Q: What advice would you give to someone with a degree in business, engineering, or any other field looking to explore a career in supply chain?

The good news is because of the pandemic, supply chains have been recognized as crucial for economic growth. This wasn't necessarily the case five years ago. While you could type “supply chain” on job boards and do your search that way, here are a few other words that might lead to interesting career options within this growing field: 

  1. Procurement: This means buying goods and services.
  2. Sourcing: This is about finding those goods and services.
  3. Diversity Suppliers: If you're passionate about equity and supporting underserved communities or small businesses, this is a niche you might want to consider. It is often a joint role with finance and HR.
  4. Category Management: It’s a good space if you're interested in a specific category like real estate or sustainability. 

Q: What overall career exploration advice would you give someone just starting out?

I always tell people to cast a wide net across various companies and talk to a lot of different people.

When you set up your LinkedIn account, it's not like you create your profile, put your picture there, and then leave it. This is your resource, and think of it as a discovery tool. 

You should immediately follow at least four business publications. It could be the Financial Times, Wall Street Journal, Forbes, or India Times. Whatever it is, pick four. Otherwise, the subscriptions for those publications could cost $500 a year, but on LinkedIn, following them is free. You're going to get the top news, and you'll start seeing what's interesting.

Next, pick five people to follow. These could be CEOs of companies, thought leaders, or movie stars. 

Once you get an idea of what sounds interesting to you, follow professional associations. You are going to find a ton of them on LinkedIn. Pick three associations; don't kill yourself. That way, you're going to start seeing the talk and the articles. 

Some of those people and organizations have Instagram accounts. That's also a great way to get information. Only after following them for a while can you start thinking about careers.

When it comes to careers, don't put yourself in a box. A lot of careers are not degree-dependent. Even if you go to school for finance, you could still be in supply chain because, in reality, supply chain rolls into finance.

Don't think finance means I need to do accounting and close the books. You just need to think of it as a skill and then think of the application of that skill as a career.

Q: Looking at your background, you've done a lot within the grand umbrella of tech. How did you get into cybersecurity?

People, especially the current generation, often put labels on themselves. Someone might say, "I'm not a finance major," but then they've done a project with Pivot tables. Or they'll claim, "I'm not in tech," but they're using Zoom, web software, analytics, and video tools. That's tech, even if you aren't coding or building tech products.

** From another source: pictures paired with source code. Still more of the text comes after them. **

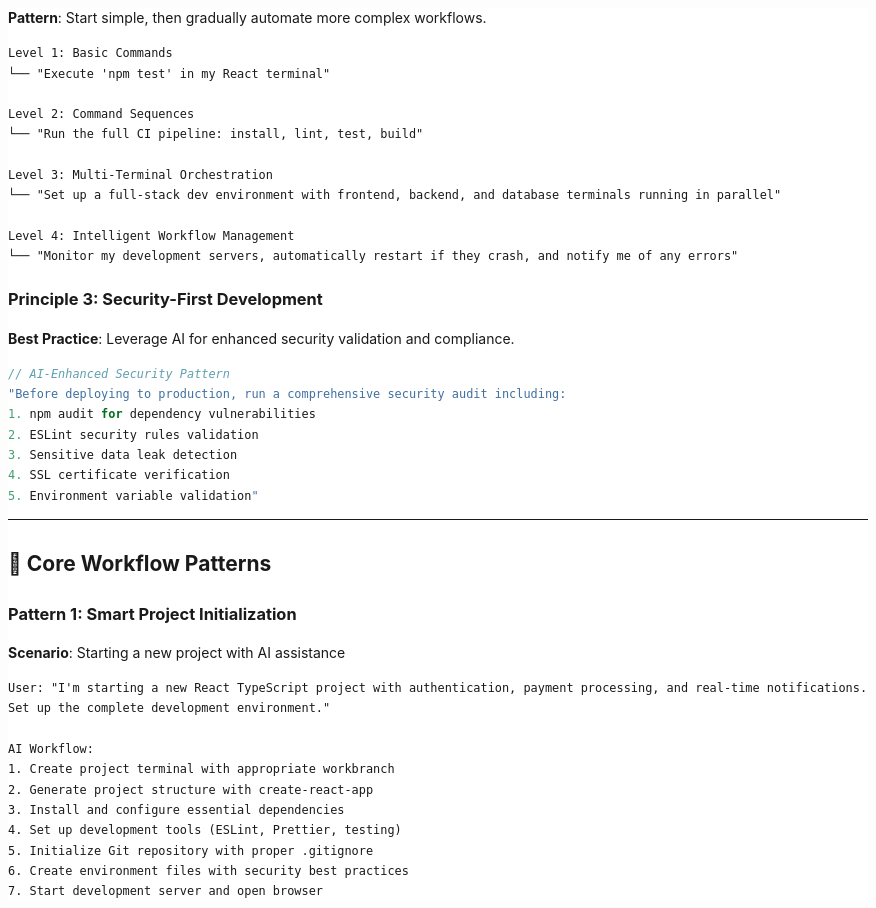 **Pattern**: Start simple, then gradually automate more complex workflows.

```
Level 1: Basic Commands
└── "Execute 'npm test' in my React terminal"

Level 2: Command Sequences  
└── "Run the full CI pipeline: install, lint, test, build"

Level 3: Multi-Terminal Orchestration
└── "Set up a full-stack dev environment with frontend, backend, and database terminals running in parallel"

Level 4: Intelligent Workflow Management
└── "Monitor my development servers, automatically restart if they crash, and notify me of any errors"
```

### **Principle 3: Security-First Development**

**Best Practice**: Leverage AI for enhanced security validation and compliance.

```javascript
// AI-Enhanced Security Pattern
"Before deploying to production, run a comprehensive security audit including:
1. npm audit for dependency vulnerabilities
2. ESLint security rules validation  
3. Sensitive data leak detection
4. SSL certificate verification
5. Environment variable validation"
```

---

## 🚀 **Core Workflow Patterns**

### **Pattern 1: Smart Project Initialization**

**Scenario**: Starting a new project with AI assistance

```
User: "I'm starting a new React TypeScript project with authentication, payment processing, and real-time notifications. Set up the complete development environment."

AI Workflow:
1. Create project terminal with appropriate workbranch
2. Generate project structure with create-react-app
3. Install and configure essential dependencies
4. Set up development tools (ESLint, Prettier, testing)  
5. Initialize Git repository with proper .gitignore
6. Create environment files with security best practices
7. Start development server and open browser
```
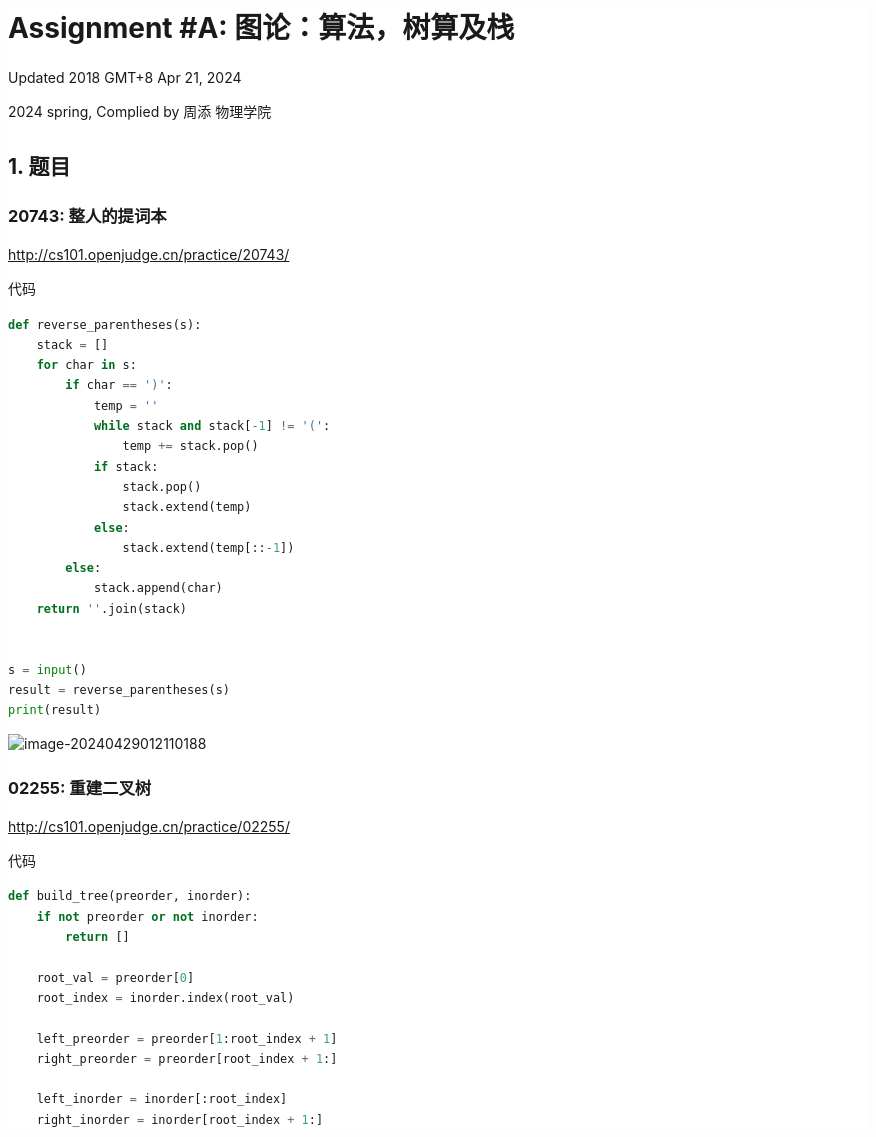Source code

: # Assignment #A: 图论：算法，树算及栈

Updated 2018 GMT+8 Apr 21, 2024

2024 spring, Complied by 周添 物理学院



## 1. 题目

### 20743: 整人的提词本

http://cs101.openjudge.cn/practice/20743/



代码

```python
def reverse_parentheses(s):
    stack = []
    for char in s:
        if char == ')':
            temp = ''
            while stack and stack[-1] != '(':
                temp += stack.pop()
            if stack:
                stack.pop()
                stack.extend(temp)
            else:
                stack.extend(temp[::-1])
        else:
            stack.append(char)
    return ''.join(stack)


s = input()
result = reverse_parentheses(s)
print(result)

```

![image-20240429012110188](C:\Users\ukong\AppData\Roaming\Typora\typora-user-images\image-20240429012110188.png)





### 02255: 重建二叉树

http://cs101.openjudge.cn/practice/02255/

代码

```python
def build_tree(preorder, inorder):
    if not preorder or not inorder:
        return []

    root_val = preorder[0]
    root_index = inorder.index(root_val)

    left_preorder = preorder[1:root_index + 1]
    right_preorder = preorder[root_index + 1:]

    left_inorder = inorder[:root_index]
    right_inorder = inorder[root_index + 1:]

```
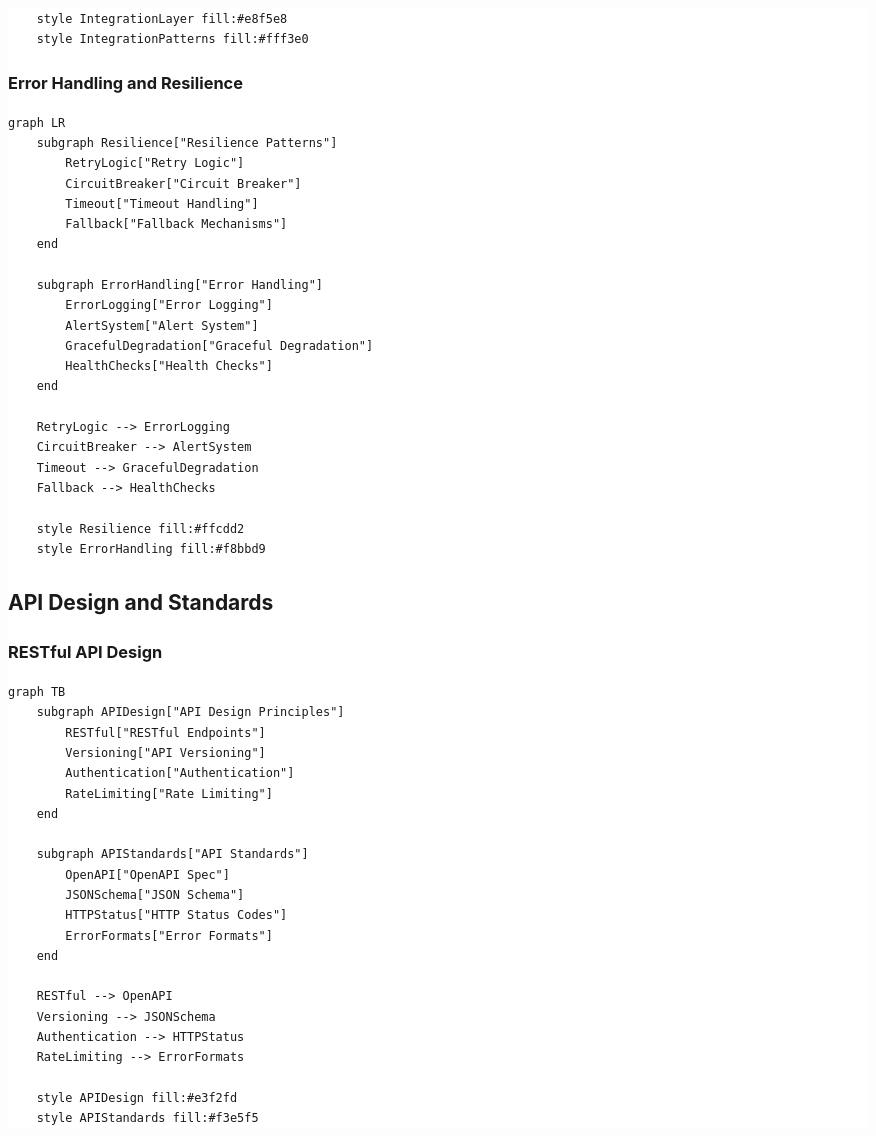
 ```mermaid
    style IntegrationLayer fill:#e8f5e8
    style IntegrationPatterns fill:#fff3e0
```

### Error Handling and Resilience

```mermaid
graph LR
    subgraph Resilience["Resilience Patterns"]
        RetryLogic["Retry Logic"]
        CircuitBreaker["Circuit Breaker"]
        Timeout["Timeout Handling"]
        Fallback["Fallback Mechanisms"]
    end
    
    subgraph ErrorHandling["Error Handling"]
        ErrorLogging["Error Logging"]
        AlertSystem["Alert System"]
        GracefulDegradation["Graceful Degradation"]
        HealthChecks["Health Checks"]
    end
    
    RetryLogic --> ErrorLogging
    CircuitBreaker --> AlertSystem
    Timeout --> GracefulDegradation
    Fallback --> HealthChecks
    
    style Resilience fill:#ffcdd2
    style ErrorHandling fill:#f8bbd9
```

## API Design and Standards

### RESTful API Design

```mermaid
graph TB
    subgraph APIDesign["API Design Principles"]
        RESTful["RESTful Endpoints"]
        Versioning["API Versioning"]
        Authentication["Authentication"]
        RateLimiting["Rate Limiting"]
    end
    
    subgraph APIStandards["API Standards"]
        OpenAPI["OpenAPI Spec"]
        JSONSchema["JSON Schema"]
        HTTPStatus["HTTP Status Codes"]
        ErrorFormats["Error Formats"]
    end
    
    RESTful --> OpenAPI
    Versioning --> JSONSchema
    Authentication --> HTTPStatus
    RateLimiting --> ErrorFormats
    
    style APIDesign fill:#e3f2fd
    style APIStandards fill:#f3e5f5
```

Technology is everywhere, touching almost every industry. But sometimes, our universities can be a bit narrow in their mindset. They organize things in the College of X or the College of Y. As a result, during job fairs, business schools don't invite non-business students, and psychology majors don't invite business students.

Even though I've never coded, I got into cybersecurity when I was at IBM. We were using data to figure out what we called "the hay in the haystack" because it's not always obvious what you're trying to find.

I got into cybersecurity by asking a lot of questions and meeting a lot of people.

Q: What are you involved in today?

For my day job, I work for a company called Globality, where we use AI for procurement and sourcing, enabling Global 2000 companies to find the right supplier at the best price, quickly and easily.

For my fun hobby, I'm a media consultant for the news, where I do writing and on air for MSN, News Nation, and NBC. I also prioritize continuous learning. Right now, I'm part of an executive program at Harvard University.

The other area I'm super passionate about is nonprofit boards. I serve on the board for Women in Technology and was previously on the board for TechBridge, which offers tech support to nonprofits.